(Document segment)
_ _ _

But there are no fractions, the world is an integer
Like us, and like us it can neither stand wholly apart nor disappear.
When one is young it seems like a very strange and safe place,
But now that I have changed it feels merely odd, cold
And full of interest.
          --John Ashbery, "A Wave"

Sometimes I sense that to put real confidence in my memory I have to get to the end of all rememberings. That seems to say that I forego remembering. And now that strikes me as an accurate description of what it is to have confidence in one's memory.
          --Stanley Cavell, The Claim of Reason


Tuesday, November 30, 2004
Agoraphiliac remembers:

I remember Highlights for Children, a magazine I saw only in doctors' offices. Maybe because of that, its comic-strip family (the Timbertots?) inspired dread and revulsion in me. They were so blank-faced.

I remember I never warmed to Peanuts, either. I never got that downbeat, non-punchline ending, at least not until much later.

I half-remember an animated film on television, animated the way the Rudolph the Reindeer show was. It featured a live actor I can picture but not name, and an animated sequence where somebody is expelled from a paradise: the sky turns dark and the wind blows and the sea gets stormy. It terrified me, and I only saw it that once.

_ _ _

(Extracted data)

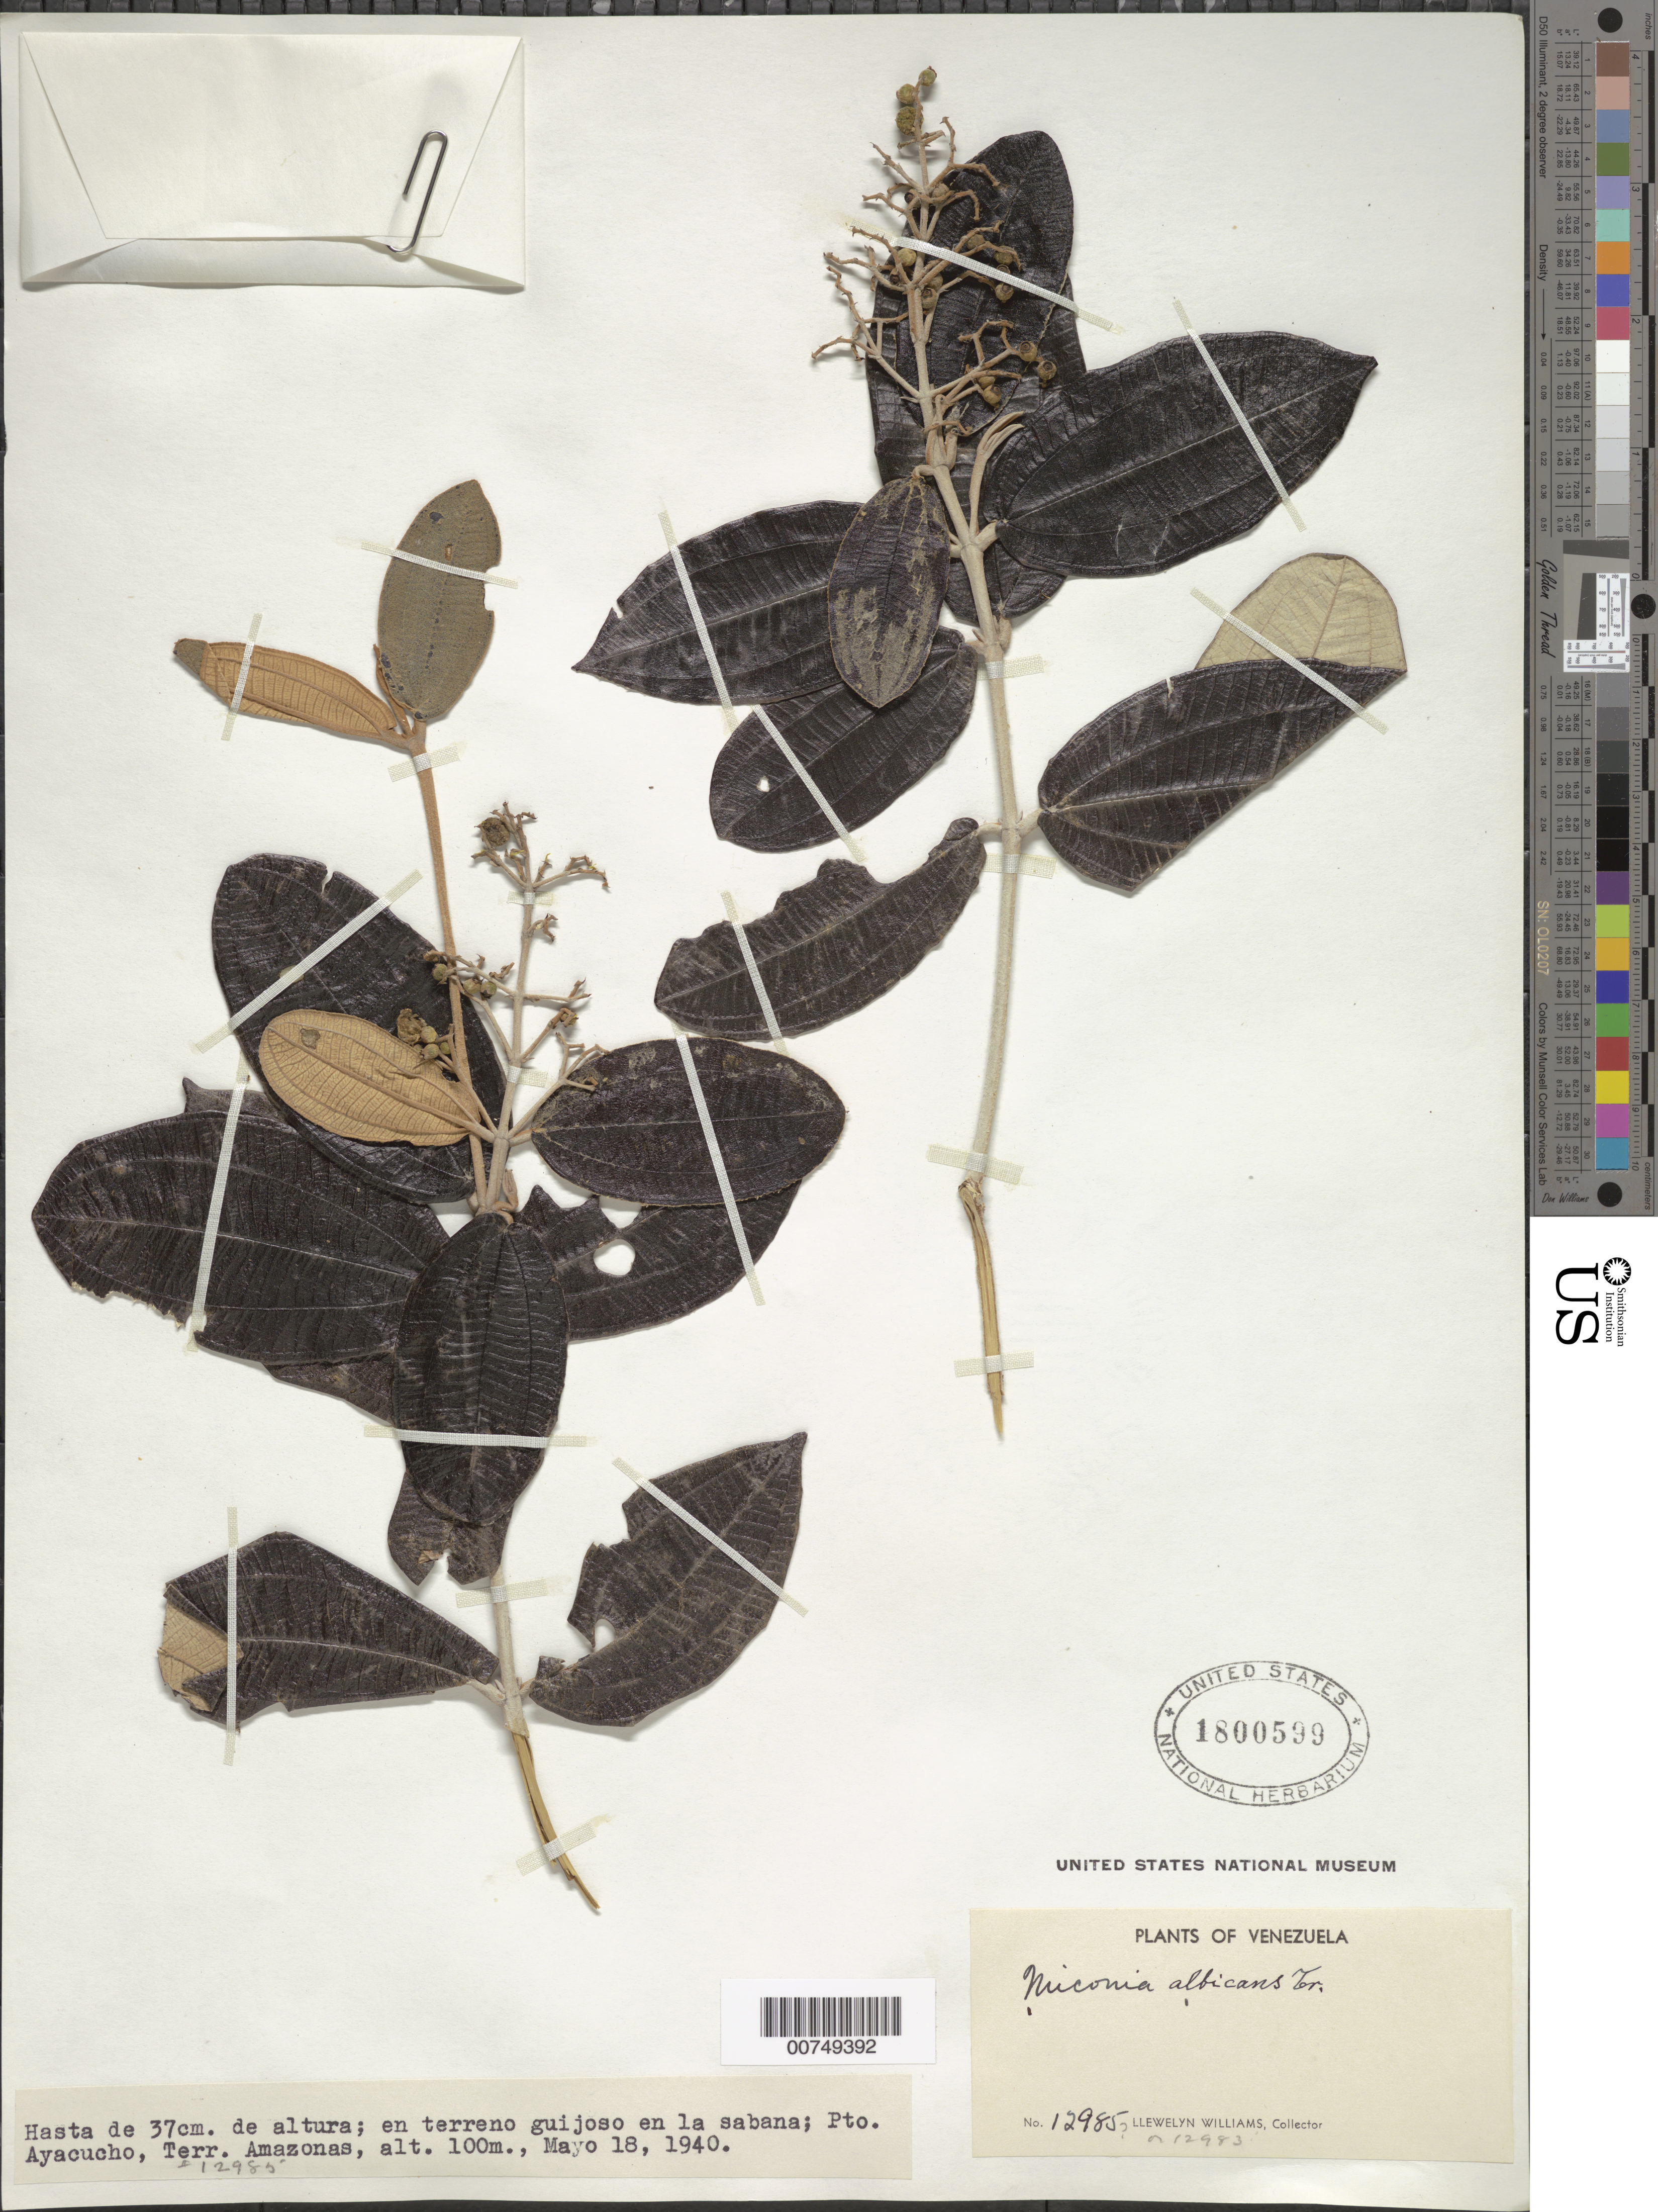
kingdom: Plantae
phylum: Tracheophyta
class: Magnoliopsida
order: Myrtales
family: Melastomataceae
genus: Miconia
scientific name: Miconia albicans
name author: (Sw.) Triana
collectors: Ll. Williams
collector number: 12985 ?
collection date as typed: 18-May-40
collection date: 1940-05-18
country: Venezuela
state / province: Amazonas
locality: Puerto Ayacucho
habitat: Terreno guijoso en la sabana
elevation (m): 100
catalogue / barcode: US 1800599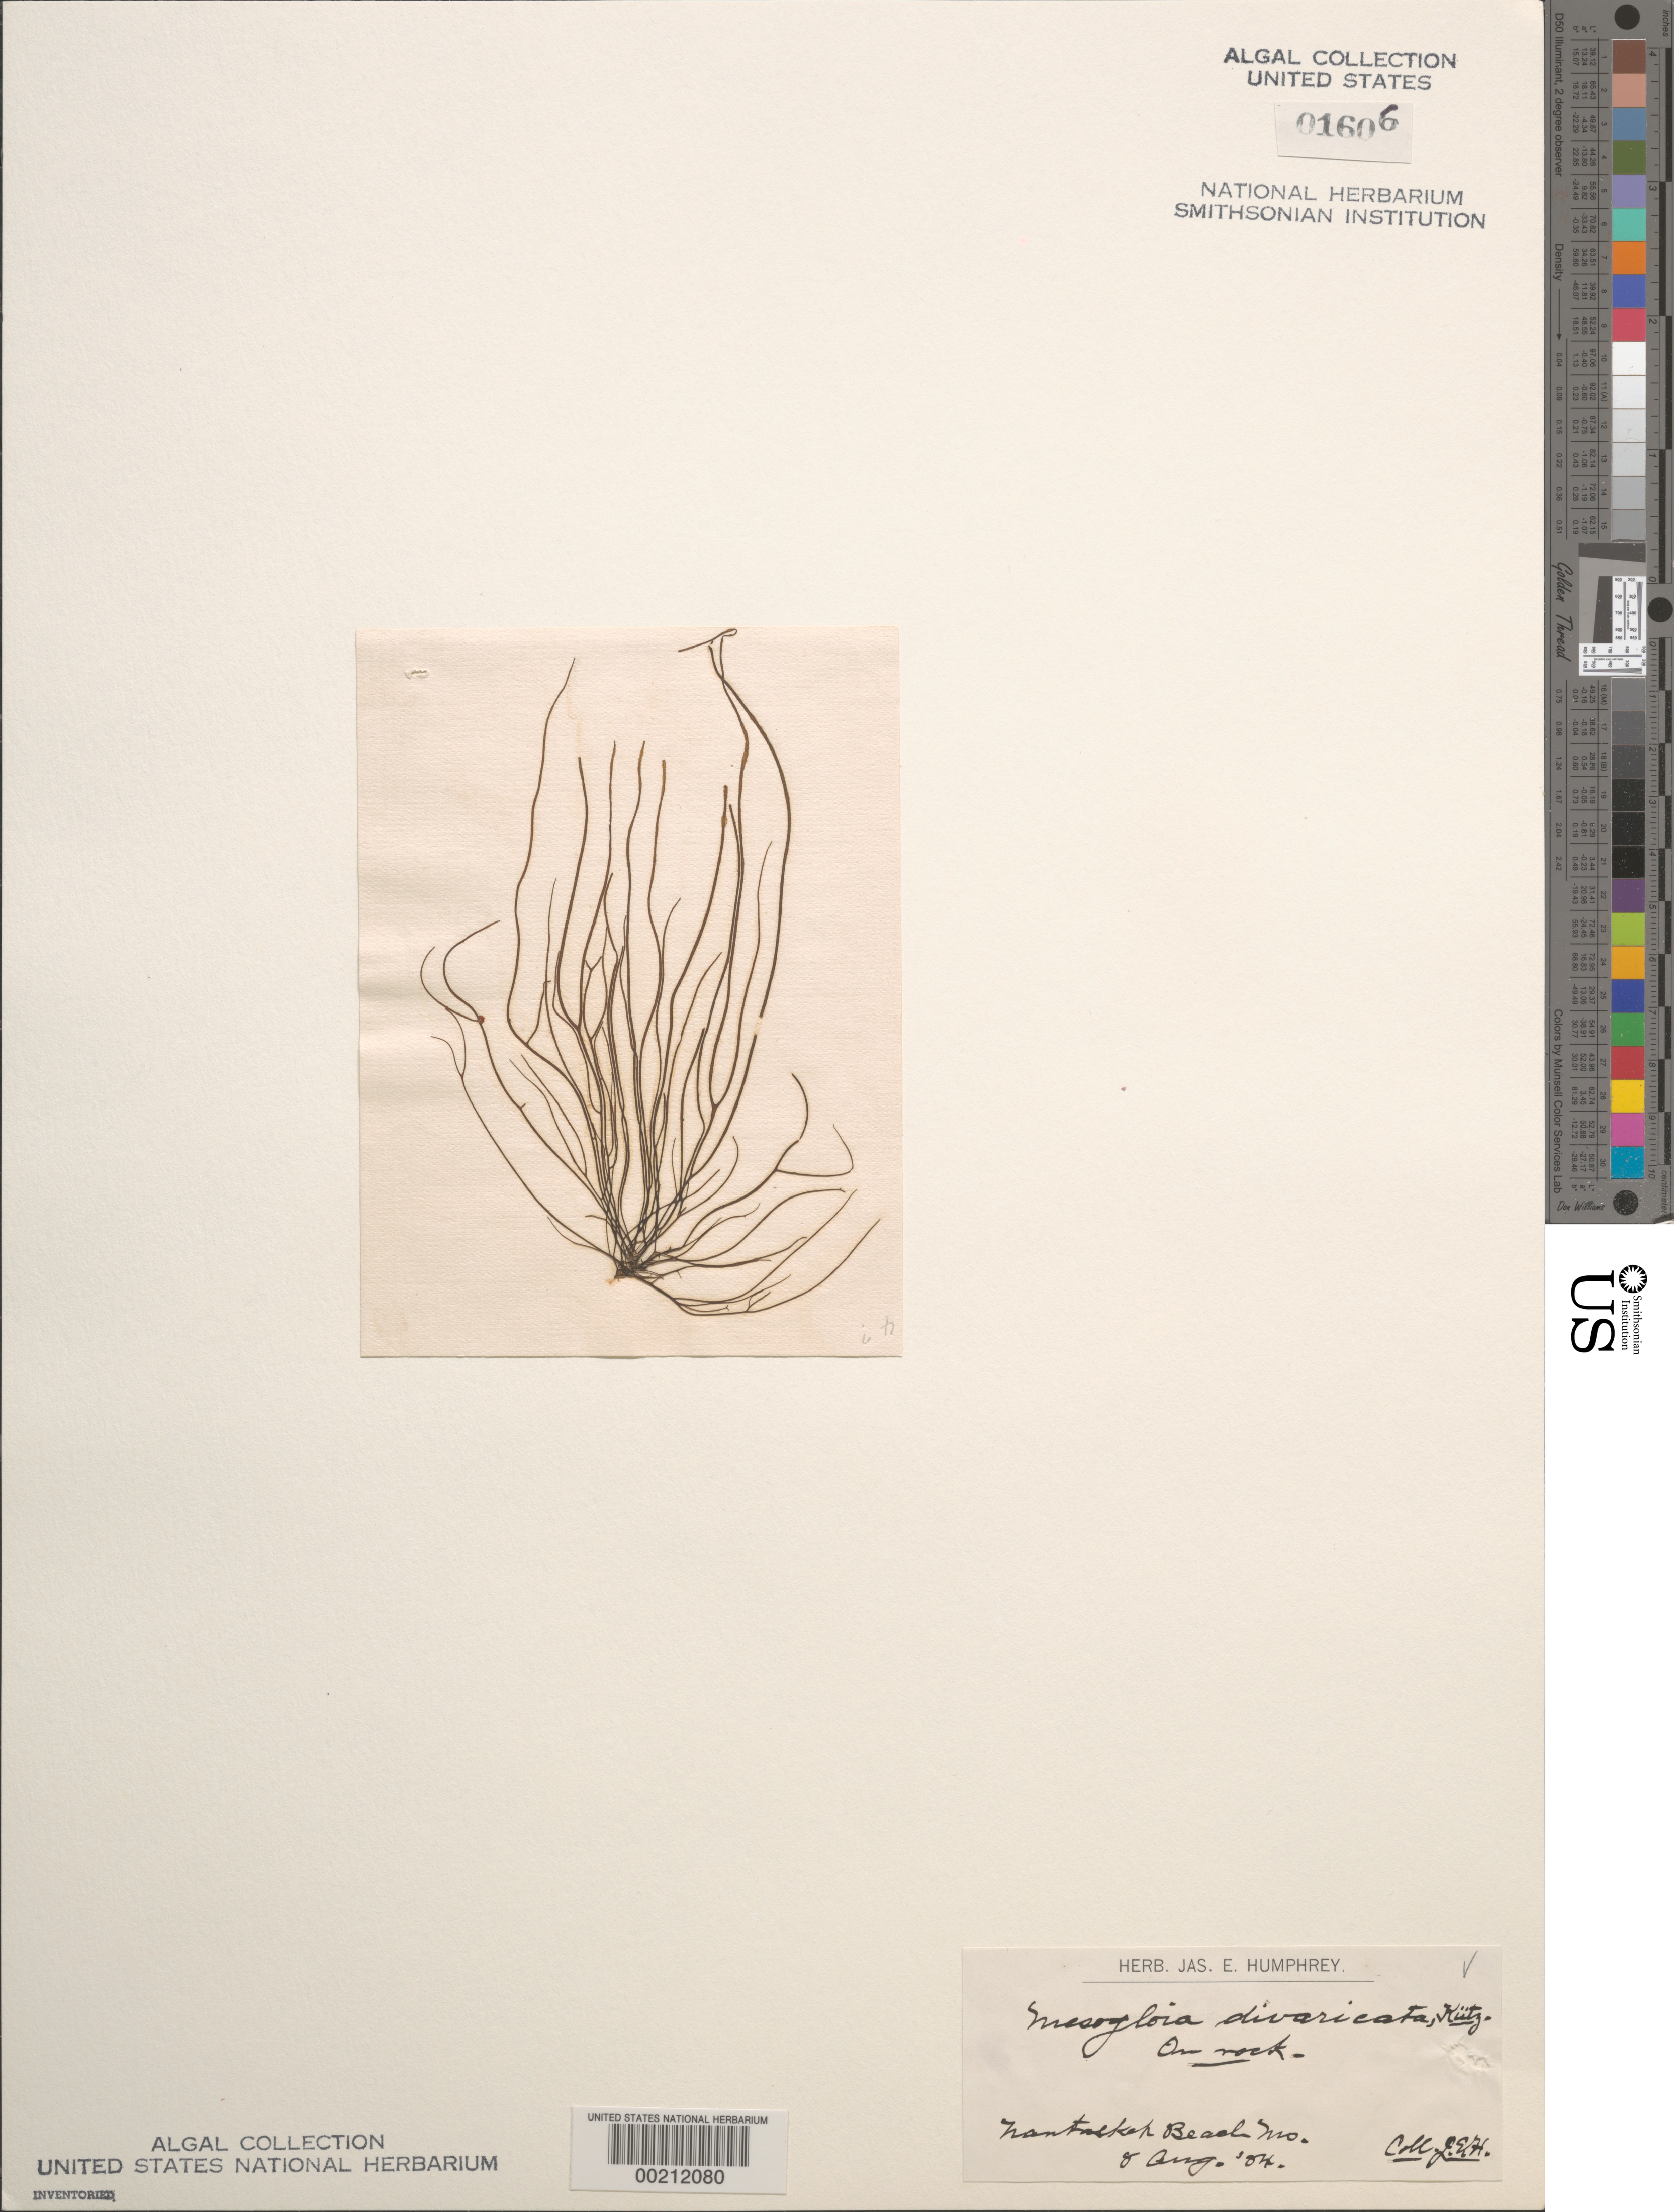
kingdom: Chromista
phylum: Ochrophyta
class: Phaeophyceae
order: Ectocarpales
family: Chordariaceae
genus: Sphaerotrichia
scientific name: Sphaerotrichia divaricata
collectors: J. Humphrey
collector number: GJH 1908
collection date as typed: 08 Aug 1884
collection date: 1884-08-08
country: United States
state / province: Massachusetts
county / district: Plymouth County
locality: Nantasket Beach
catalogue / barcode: US 1606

_ _ _

(Instructions for the task) Decide whether each statement agrees with the text on remembering. Answer yes or no, and quote the deciding words from the text. (a) Highlights for Children was a magazine seen only in doctors' offices. (b) The writer warmed to Peanuts early on. (c) The animated film with the expulsion from paradise was watched many times.

(Exercise response)
(a) Yes: "a magazine I saw only in doctors' offices"
(b) No: "I remember I never warmed to Peanuts, either."
(c) No: "I only saw it that once."